▶ **HOW TO COMPLETE THIS TASK**: The pictures do not go in the copy. Reproduce the rest of the entries exactly.

(Rendered page images)
-=-=-=-=-

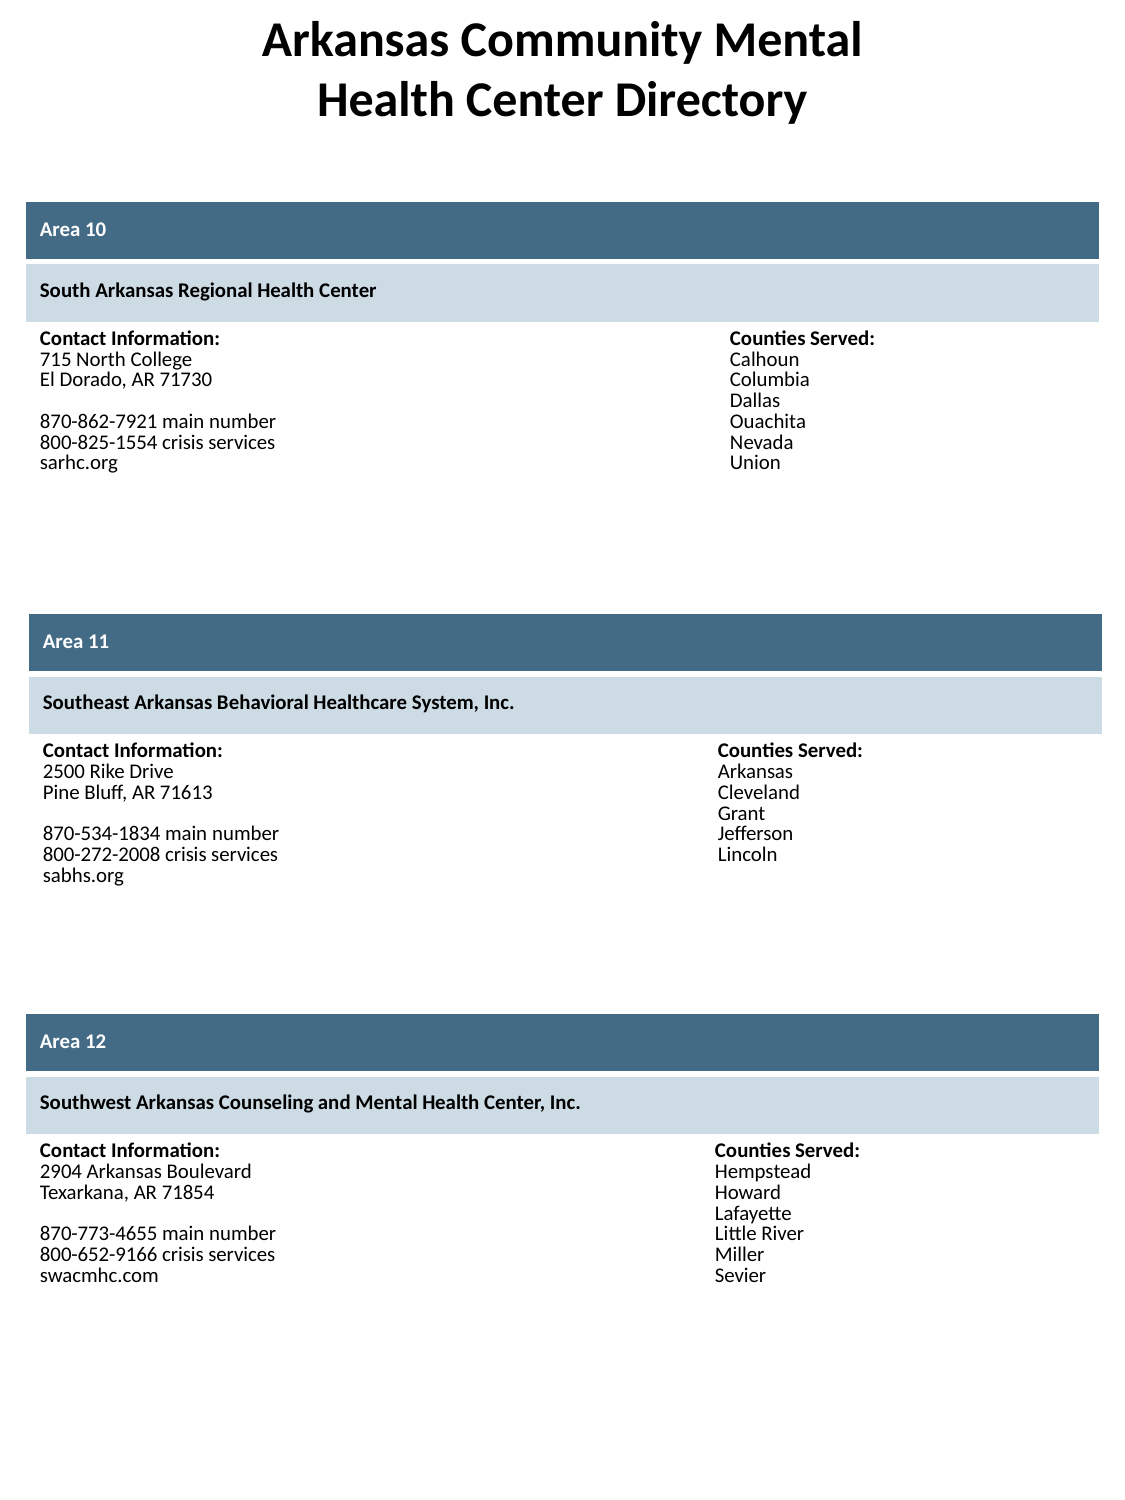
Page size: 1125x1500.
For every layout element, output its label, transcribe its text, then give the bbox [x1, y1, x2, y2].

table_cell Counties Served: Calhoun Columbia Dallas Ouachita Nevada Union [716, 323, 1099, 512]
table_cell Contact Information: 2500 Rike Drive Pine Bluff, AR 71613 870-534-1834 main number 800-272-2008 crisis services sabhs.org [29, 736, 702, 924]
table_header Area 11 [29, 614, 1102, 671]
table_cell Counties Served: Hempstead Howard Lafayette Little River Miller Sevier [701, 1136, 1099, 1324]
table_header Area 10 [26, 202, 1099, 259]
table_cell Southeast Arkansas Behavioral Healthcare System, Inc. [29, 677, 1102, 734]
table_cell Counties Served: Arkansas Cleveland Grant Jefferson Lincoln [704, 736, 1102, 924]
text_box Arkansas Community Mental Health Center Directory [0, 0, 1125, 134]
table_cell Southwest Arkansas Counseling and Mental Health Center, Inc. [26, 1077, 1099, 1134]
table_cell Contact Information: 715 North College El Dorado, AR 71730 870-862-7921 main number 800-825-1554 crisis services sarhc.org [26, 323, 714, 512]
table_header Area 12 [26, 1014, 1099, 1071]
table_cell South Arkansas Regional Health Center [26, 264, 1099, 322]
table_cell Contact Information: 2904 Arkansas Boulevard Texarkana, AR 71854 870-773-4655 main number 800-652-9166 crisis services swacmhc.com [26, 1136, 699, 1324]
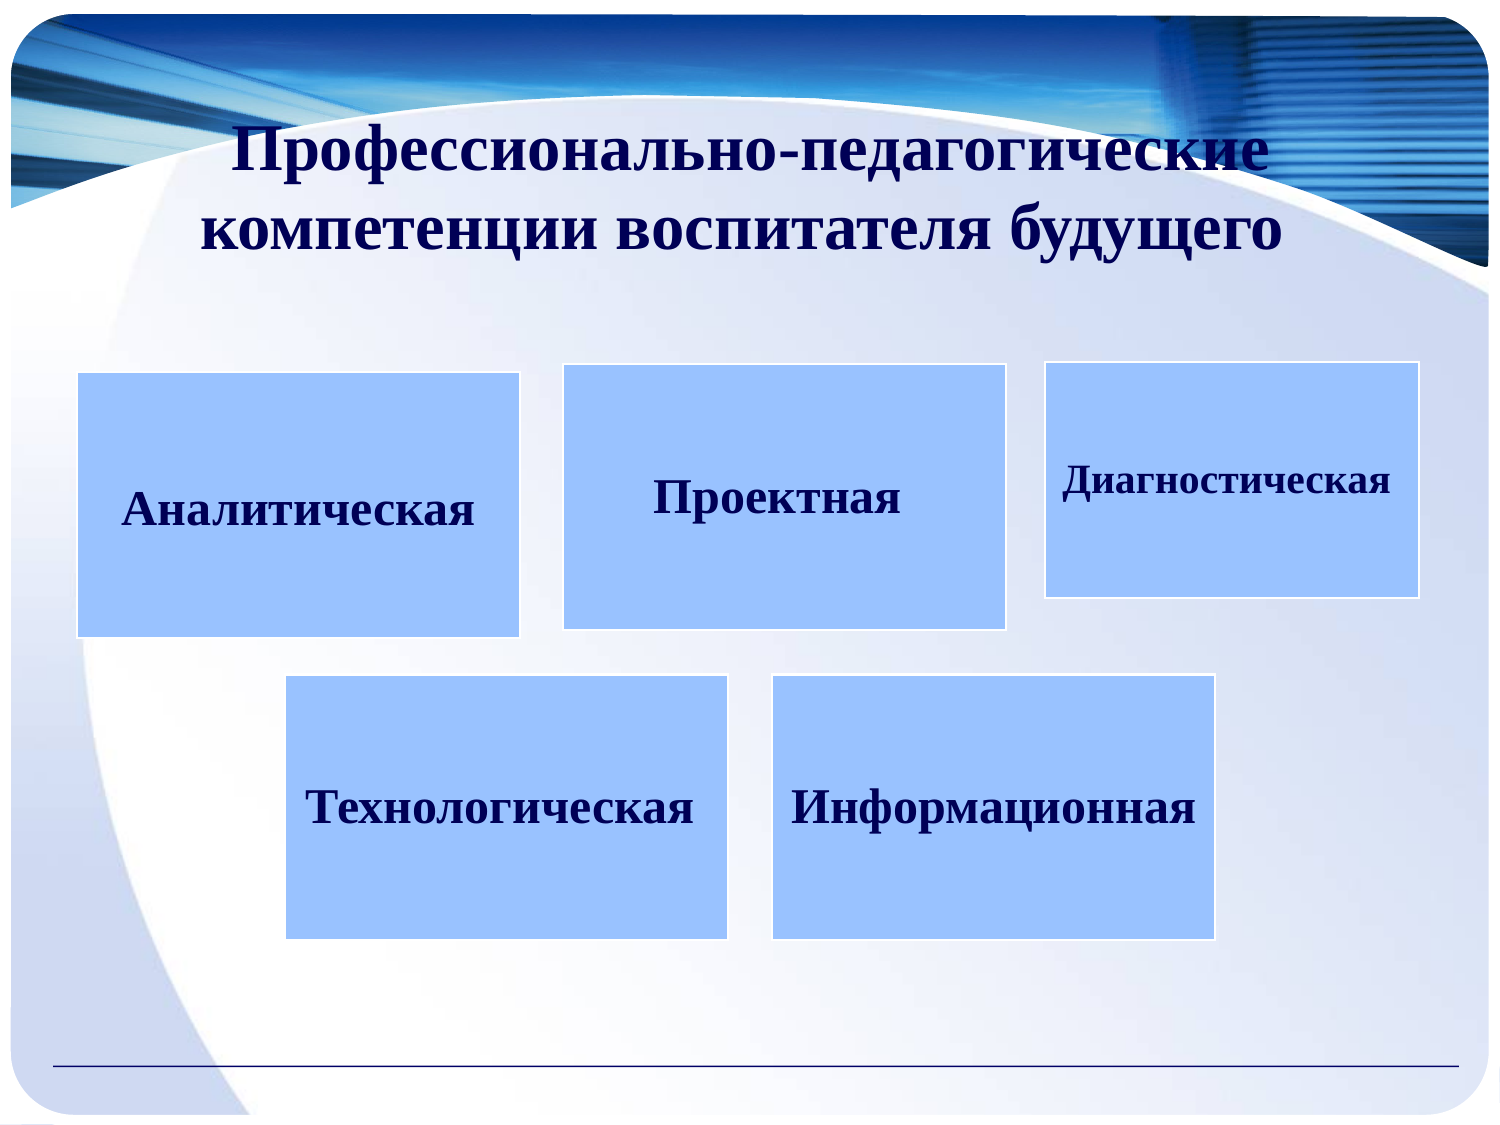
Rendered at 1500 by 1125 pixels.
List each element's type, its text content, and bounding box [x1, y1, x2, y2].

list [74, 267, 1425, 1038]
picture [11, 14, 1488, 1114]
text_box Профессионально-педагогические компетенции воспитателя будущего [114, 95, 1388, 267]
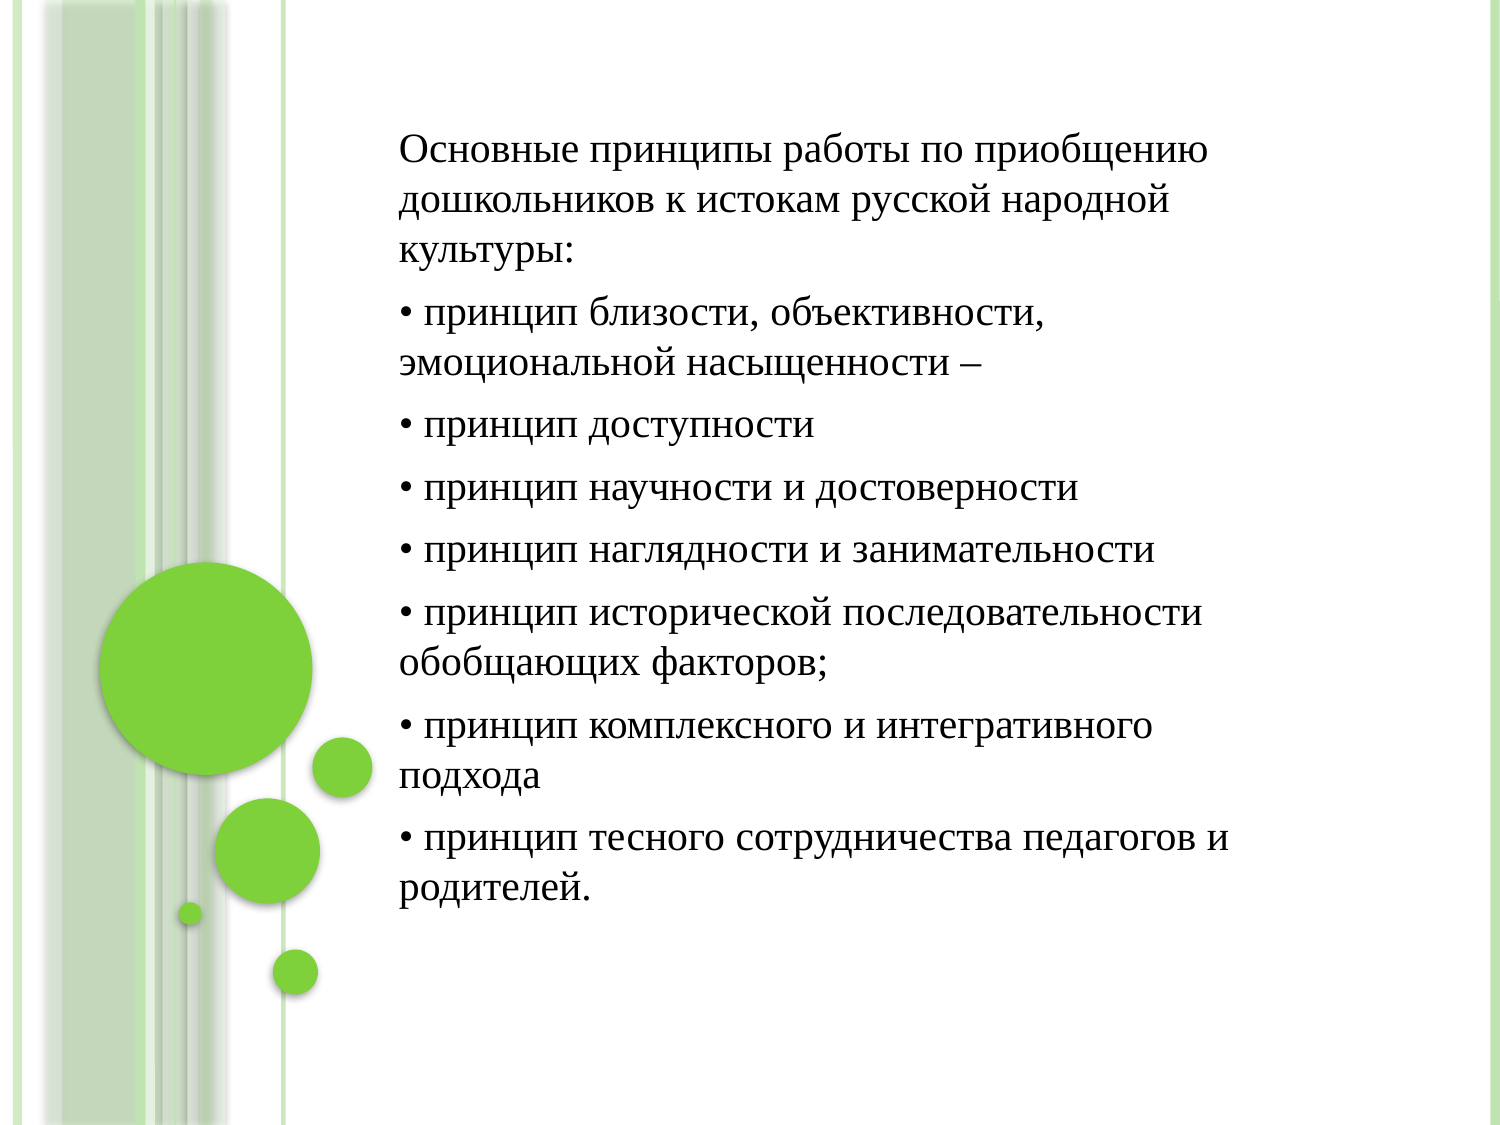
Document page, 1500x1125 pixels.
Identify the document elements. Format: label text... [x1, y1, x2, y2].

subtitle Основные принципы работы по приобщению дошкольников к истокам русской народной культуры: • принцип близости, объективности, эмоциональной насыщенности – • принцип доступности • принцип научности и достоверности • принцип наглядности и занимательности • принцип исторической последовательности обобщающих факторов; • принцип комплексного и интегративного подхода • принцип тесного сотрудничества педагогов и родителей. [383, 113, 1276, 926]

-=-=-=-=-

▶ **RESULT**:
Page size: 1125x1500.
For every layout element, output its label, transcribe its text, then give the bbox [x1, y1, x2, y2].

table_cell Counties Served: Calhoun Columbia Dallas Ouachita Nevada Union [716, 323, 1099, 512]
table_cell Contact Information: 2500 Rike Drive Pine Bluff, AR 71613 870-534-1834 main number 800-272-2008 crisis services sabhs.org [29, 736, 702, 924]
table_header Area 11 [29, 614, 1102, 671]
table_cell Counties Served: Hempstead Howard Lafayette Little River Miller Sevier [701, 1136, 1099, 1324]
table_header Area 10 [26, 202, 1099, 259]
table_cell Southeast Arkansas Behavioral Healthcare System, Inc. [29, 677, 1102, 734]
table_cell Counties Served: Arkansas Cleveland Grant Jefferson Lincoln [704, 736, 1102, 924]
text_box Arkansas Community Mental Health Center Directory [0, 0, 1125, 134]
table_cell Southwest Arkansas Counseling and Mental Health Center, Inc. [26, 1077, 1099, 1134]
table_cell Contact Information: 715 North College El Dorado, AR 71730 870-862-7921 main number 800-825-1554 crisis services sarhc.org [26, 323, 714, 512]
table_header Area 12 [26, 1014, 1099, 1071]
table_cell South Arkansas Regional Health Center [26, 264, 1099, 322]
table_cell Contact Information: 2904 Arkansas Boulevard Texarkana, AR 71854 870-773-4655 main number 800-652-9166 crisis services swacmhc.com [26, 1136, 699, 1324]
Rendered at 1500 by 1125 pixels.
List each element's type, its text content, and bounding box [x1, y1, x2, y2].

list [74, 267, 1425, 1038]
picture [11, 14, 1488, 1114]
text_box Профессионально-педагогические компетенции воспитателя будущего [114, 95, 1388, 267]
Document page, 1500x1125 pixels.
Identify the document elements. Format: label text... [x1, y1, x2, y2].

subtitle Основные принципы работы по приобщению дошкольников к истокам русской народной культуры: • принцип близости, объективности, эмоциональной насыщенности – • принцип доступности • принцип научности и достоверности • принцип наглядности и занимательности • принцип исторической последовательности обобщающих факторов; • принцип комплексного и интегративного подхода • принцип тесного сотрудничества педагогов и родителей. [383, 113, 1276, 926]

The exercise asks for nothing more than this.